Text shown
=== Begin Enclosure ===

UC Berkeley’s law school dean, Erwin Chemerinsky, and his wife, law professor Catherine Fisk, faced a bizarre scene this week when third-year students invited into their home for a dinner held a disruptive protest and refused to leave. The students accused Fisk of assault after she tried to pull a microphone from the hands of Malak Afaneh, leader of Berkeley Law Students for Justice in Palestine.

Afaneh has been featured by Berkeley on its website discussing how “As a proud Muslim immigrant, a first gen, low income student, and a survivor, I know exactly what it feels like to not have anyone in your corner.” She added:

“As leaders at Berkeley Law, we have the privilege of being in spaces where we can gain access surrounding the U.S. legal system, information that is gatekept and withheld from the very communities that often need it the most.”

It appears that one of those privileged spaces was the Dean’s home.   Chemerinsky was warned that protests might be held at his home. Moreover, flyers appeared around campus opposing the dinners.

=== End Enclosure ===

Data for review
=== Begin Enclosure ===

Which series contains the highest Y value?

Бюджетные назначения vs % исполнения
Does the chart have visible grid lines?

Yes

=== End Enclosure ===
=== Begin Enclosure ===

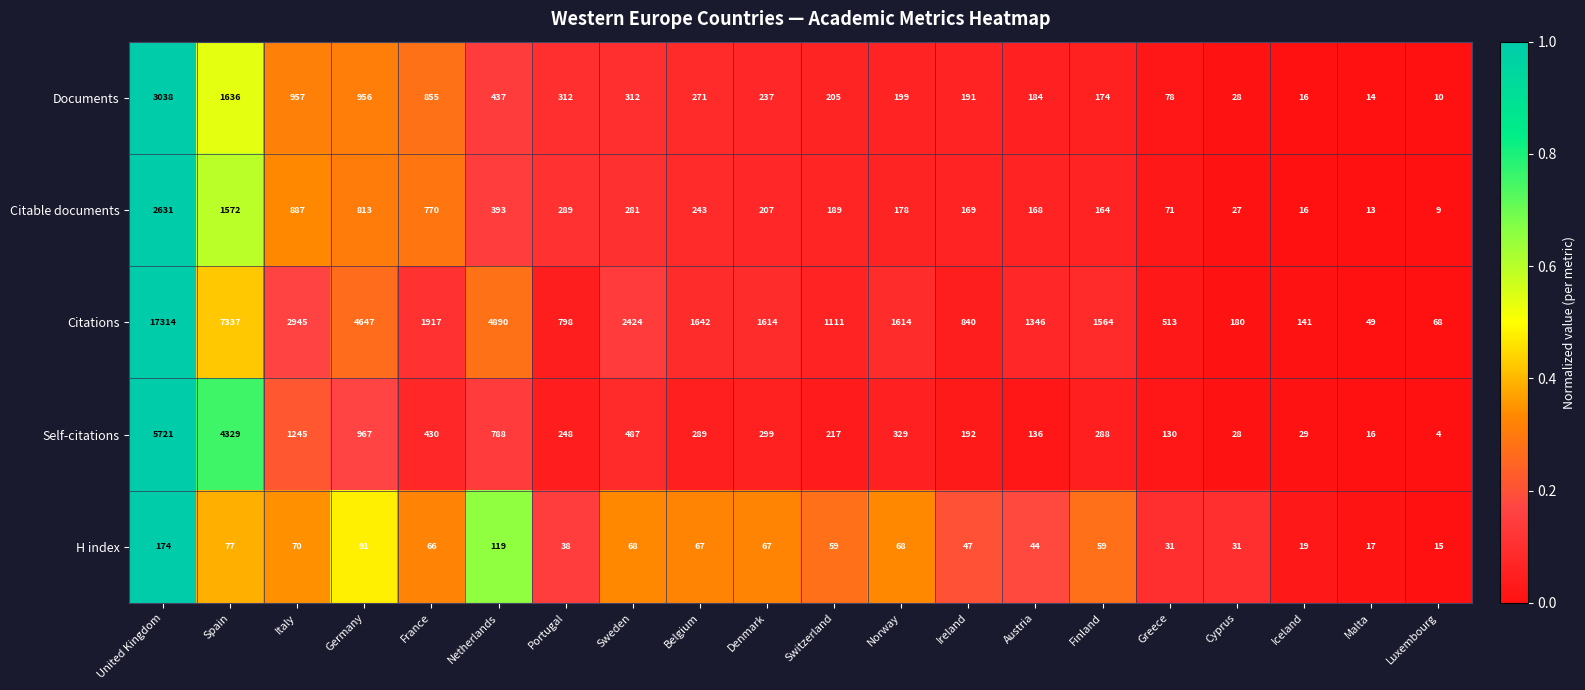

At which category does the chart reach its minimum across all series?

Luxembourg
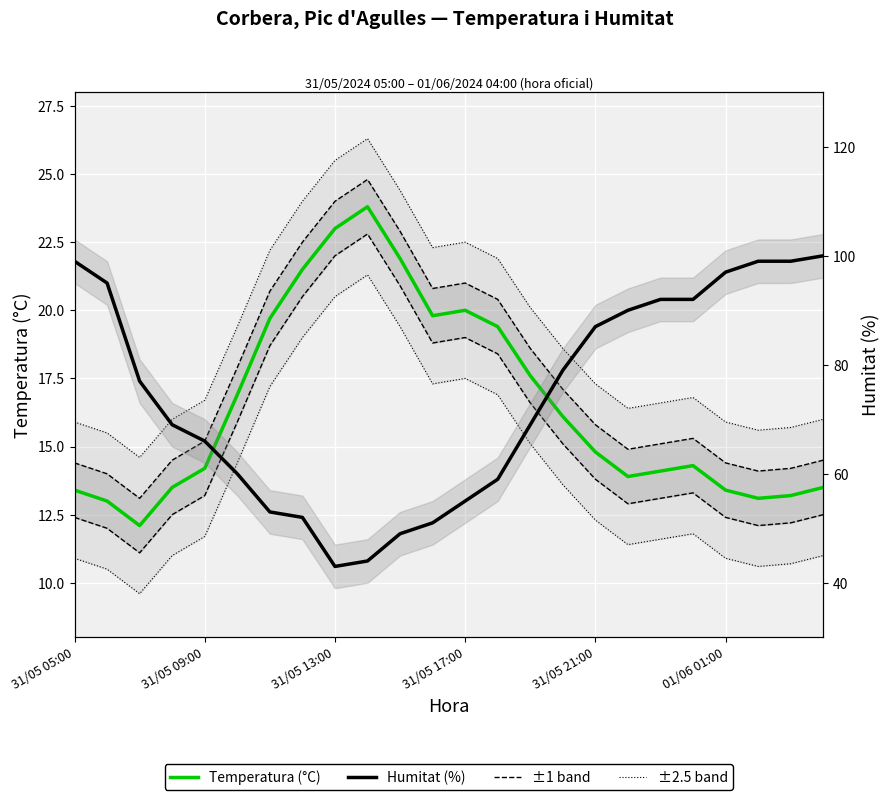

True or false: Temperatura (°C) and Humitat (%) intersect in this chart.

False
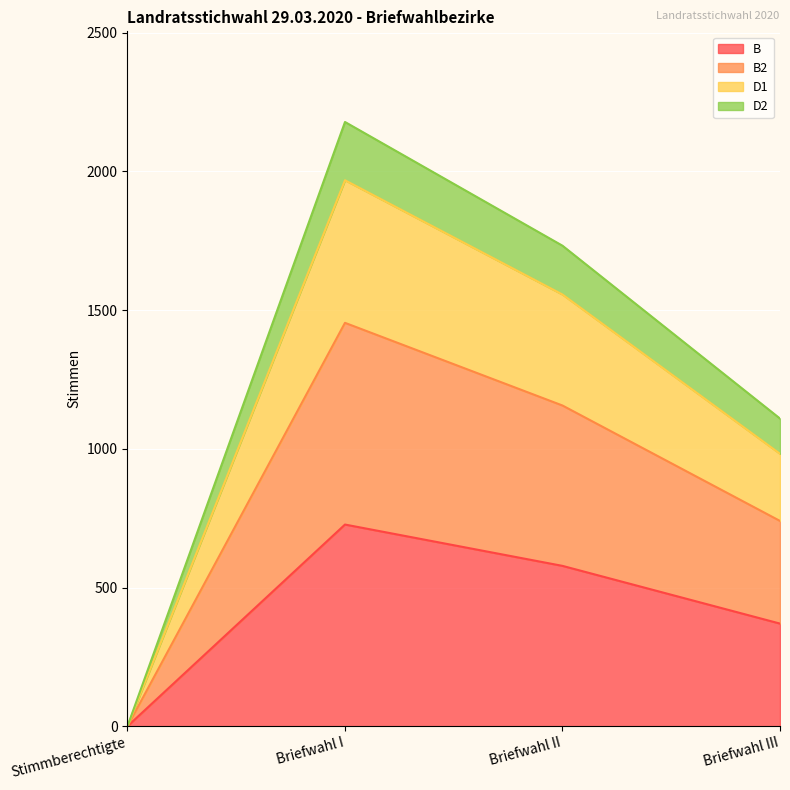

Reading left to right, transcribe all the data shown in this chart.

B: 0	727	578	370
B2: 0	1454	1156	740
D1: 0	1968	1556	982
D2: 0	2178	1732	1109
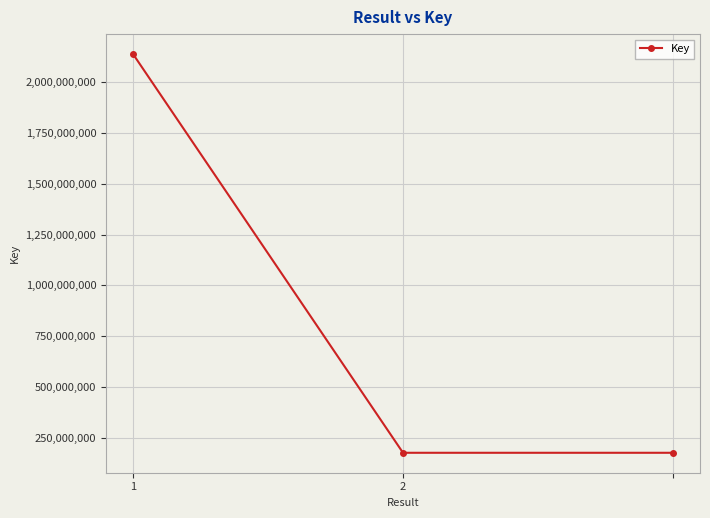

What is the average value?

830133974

=== End Enclosure ===

Name every person identified by name in the passage about the protest at the Berkeley law dean's home.

Response to this exercise
Erwin Chemerinsky, Catherine Fisk, Malak Afaneh